What to do | Restate the records that follow word for word; no pictures should appear.

* * * * *

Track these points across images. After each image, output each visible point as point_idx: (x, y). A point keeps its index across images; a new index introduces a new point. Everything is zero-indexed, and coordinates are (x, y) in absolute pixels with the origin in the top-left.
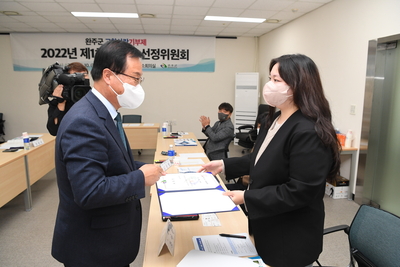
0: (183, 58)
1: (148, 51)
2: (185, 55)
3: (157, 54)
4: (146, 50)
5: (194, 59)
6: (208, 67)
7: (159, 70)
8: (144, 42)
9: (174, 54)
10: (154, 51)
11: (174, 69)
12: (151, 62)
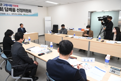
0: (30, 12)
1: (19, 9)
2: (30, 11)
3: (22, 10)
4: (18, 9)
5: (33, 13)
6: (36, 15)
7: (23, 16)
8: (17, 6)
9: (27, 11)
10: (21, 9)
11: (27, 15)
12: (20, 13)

* * * * *

Solution for this exercise |
Track these points across images. After each image, output each visible point as point_idx: (x, y). A point keeps its index across images; a new index introduces a new point. Everything is zero-indexed, and coordinates are (x, y) in absolute pixels with the origin in the top-left.
0: (183, 58)
1: (148, 51)
2: (185, 55)
3: (157, 54)
4: (146, 50)
5: (194, 59)
6: (208, 67)
7: (159, 70)
8: (144, 42)
9: (174, 54)
10: (154, 51)
11: (174, 69)
12: (151, 62)
0: (30, 12)
1: (19, 9)
2: (30, 11)
3: (22, 10)
4: (18, 9)
5: (33, 13)
6: (36, 15)
7: (23, 16)
8: (17, 6)
9: (27, 11)
10: (21, 9)
11: (27, 15)
12: (20, 13)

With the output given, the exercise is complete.